Where Sudan Is Booming

  • Share
  • Read Later
Chen Duo / Xinhua / Sipa

The Khartoum Refinery Co. Ltd. installation in Sudan.

Sudan is infamously mired in civil conflict in its western region of Darfur. But for nearly two years now, the country's 10 southern provinces have begun to emerge from their own 20-year war with the central government in Khartoum that left the territory physically ravaged but in possession of oil, minerals, wildlife and forests. With its capital in the city of Juba, south Sudan, a semi-autonomous region with 6 million residents, now has an annual budget of $1.2 billion and is in possession of most of Sudan's oil reserves. Foreign investors are clamoring to get in. But oil is both promise and danger; Khartoum may not be willing to release its grip on such a resource-rich region. A few weeks ago, Juba's representatives walked out of the national coalition government over the issue of the control of shared oil revenues. While talks are continuing, there are fears of a renewal of war.
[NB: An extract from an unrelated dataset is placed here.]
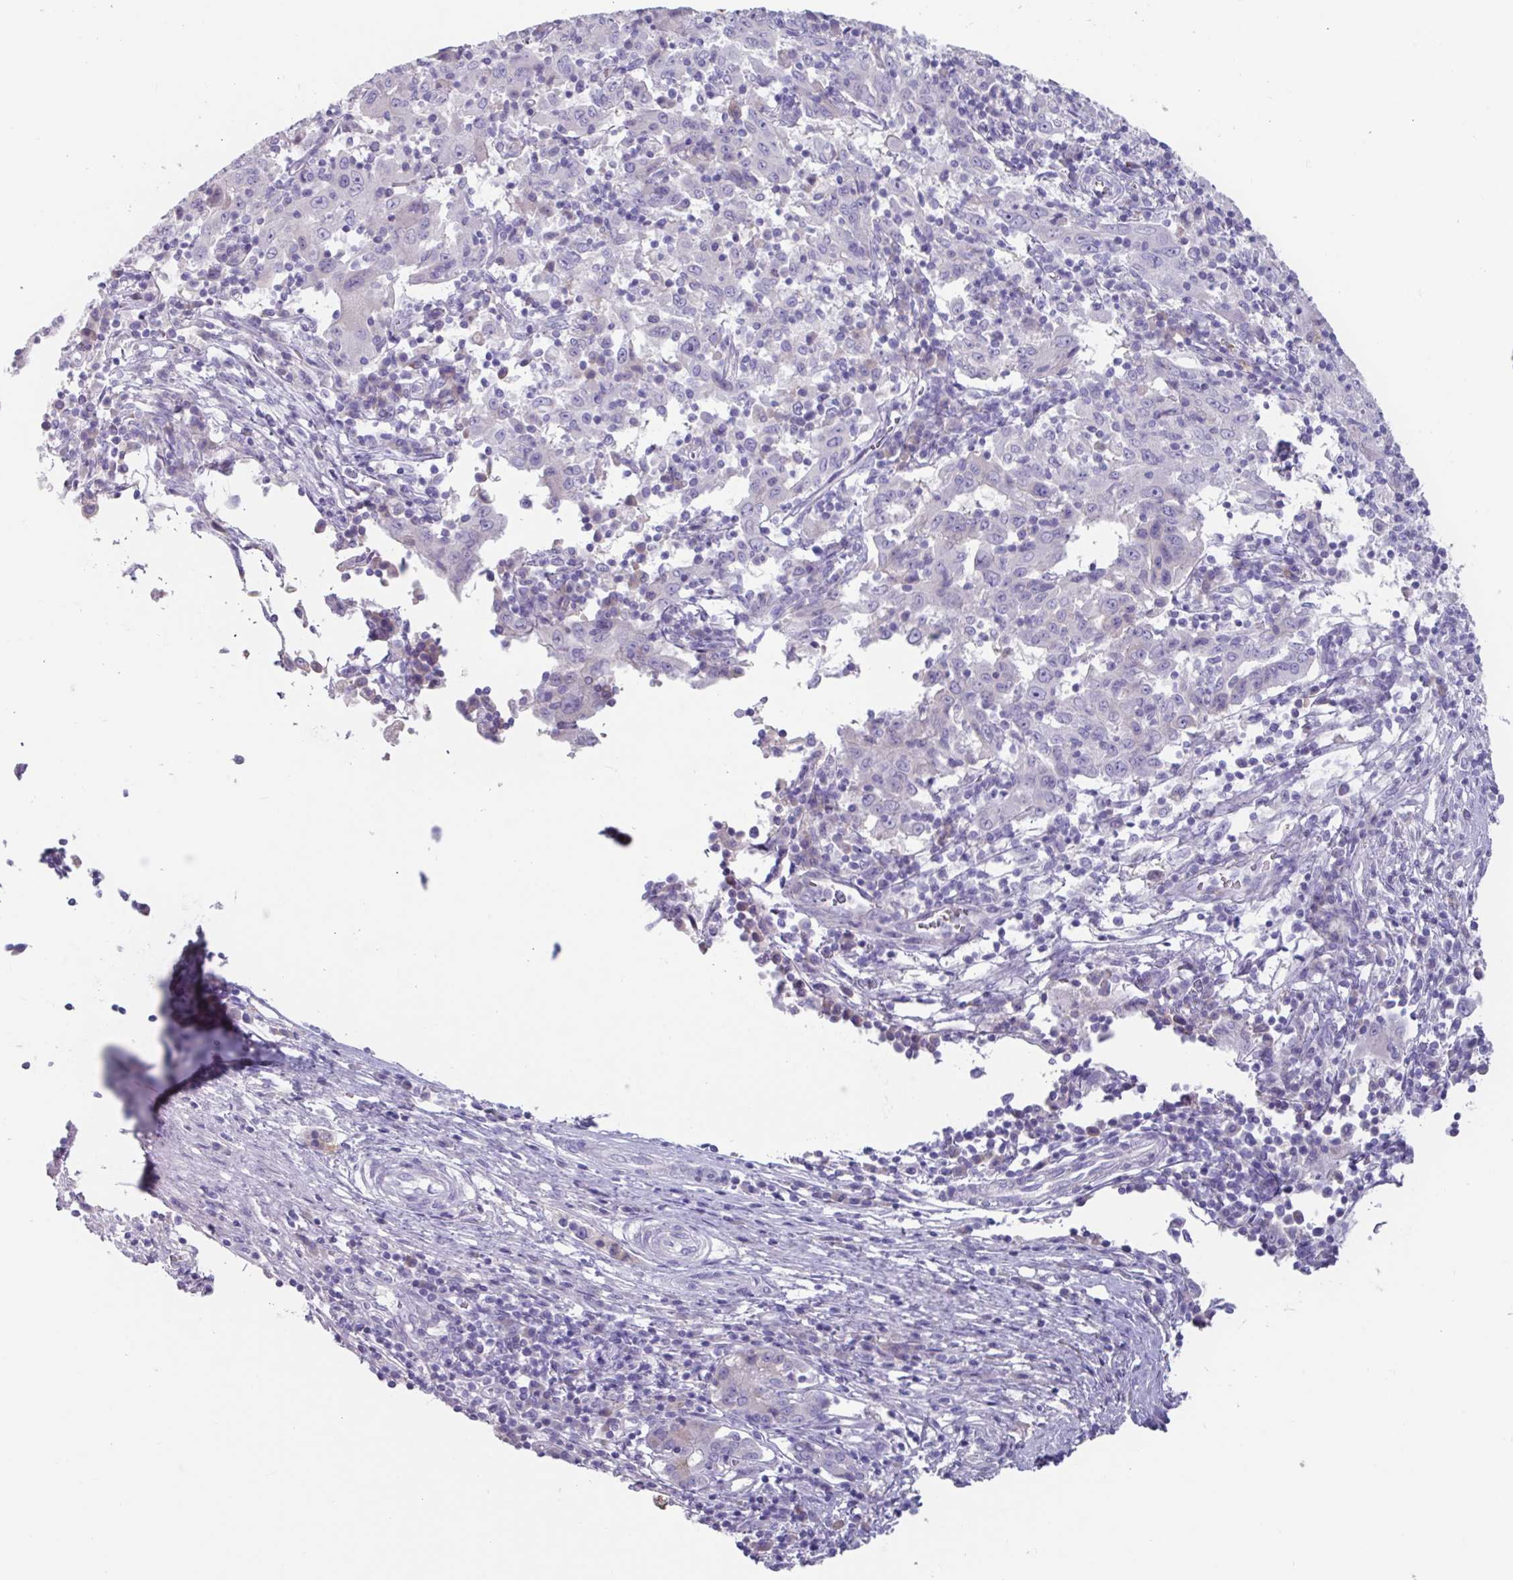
{"staining": {"intensity": "negative", "quantity": "none", "location": "none"}, "tissue": "pancreatic cancer", "cell_type": "Tumor cells", "image_type": "cancer", "snomed": [{"axis": "morphology", "description": "Adenocarcinoma, NOS"}, {"axis": "topography", "description": "Pancreas"}], "caption": "DAB immunohistochemical staining of human pancreatic cancer (adenocarcinoma) exhibits no significant staining in tumor cells. (DAB (3,3'-diaminobenzidine) immunohistochemistry with hematoxylin counter stain).", "gene": "OR2T10", "patient": {"sex": "male", "age": 63}}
In January 2005, an accord ended two decades of fighting between the former rebel Sudan People's Liberation Movement in the south and the government in Khartoum. A coalition government was created and south Sudan was given the option to hold a referendum on independence in 2011. The south Sudanese government was also to receive half of all oil revenues from Sudan's oil (last year, the country exported $6 billion worth of oil). Yet unresolved issues with the peace deal, including oil sharing, deployment of northern troops in southern oilfields and the demarcation of the north-south border, are dangerously straining ties between Juba and Khartoum.

"The issue is lack of transparency in the oil sector," says South Sudan's Information Minister Samson Kwaje. Kwaje says that the government of south Sudan feels it is being "cheated" by Khartoum due to its lack of representation in both the energy and finance ministries. South Sudanese officials say that they are not involved in either the production or marketing of the oil, much less the calculation of how much their share of the petroleum pie should be. (Oil accounts for 95% of Juba's income.) Equally problematic is the ownership of Abyei, an oil-rich region caught between the north and south.

Juba has maintained a sizable military force independent of Khartoum as defense and deterrent. The potential for a breakdown in security, as well as the lack of basic services in the war-ravaged area, has made hundreds of thousands of southern Sudanese refugees wary of returning home from neighboring countries. Aid agencies say that the north-south civil war killed 2 million and uprooted another 4 million. Nevertheless, the dual prospects of long-term economic growth and of southern independence may change that — if the peace holds. Henry Jibi, a refugee in northwestern Uganda, says that he does not have plans to go back anytime soon. But Jibi adds, "I will be back in time to vote for independence."

"South Sudan has come a long way — that's important to recognize," says Shamima Khan of the World Bank's Juba office. In the absence of war, analysts say the key to Juba's future prosperity is the prevention of corruption and the mismanagement of oil money. The southern government also has to find non-oil sources of revenue and to repair broken-down infrastructure. South Sudan literally has to build a nation from dust and rubble. It has yet to implement a system of income taxes and trade duties to regulate the economy. Still, Juba's potential is radiating beyond its borders, and a bustling cross-country trade is under way, as newly certified businessmen from Kenya and Uganda flood in, eyeing the oil riches and selling everything from eggs to cellphones. If the entrepreneurs are hearing war drums, they are not letting alarm get in the way of a lucrative deal.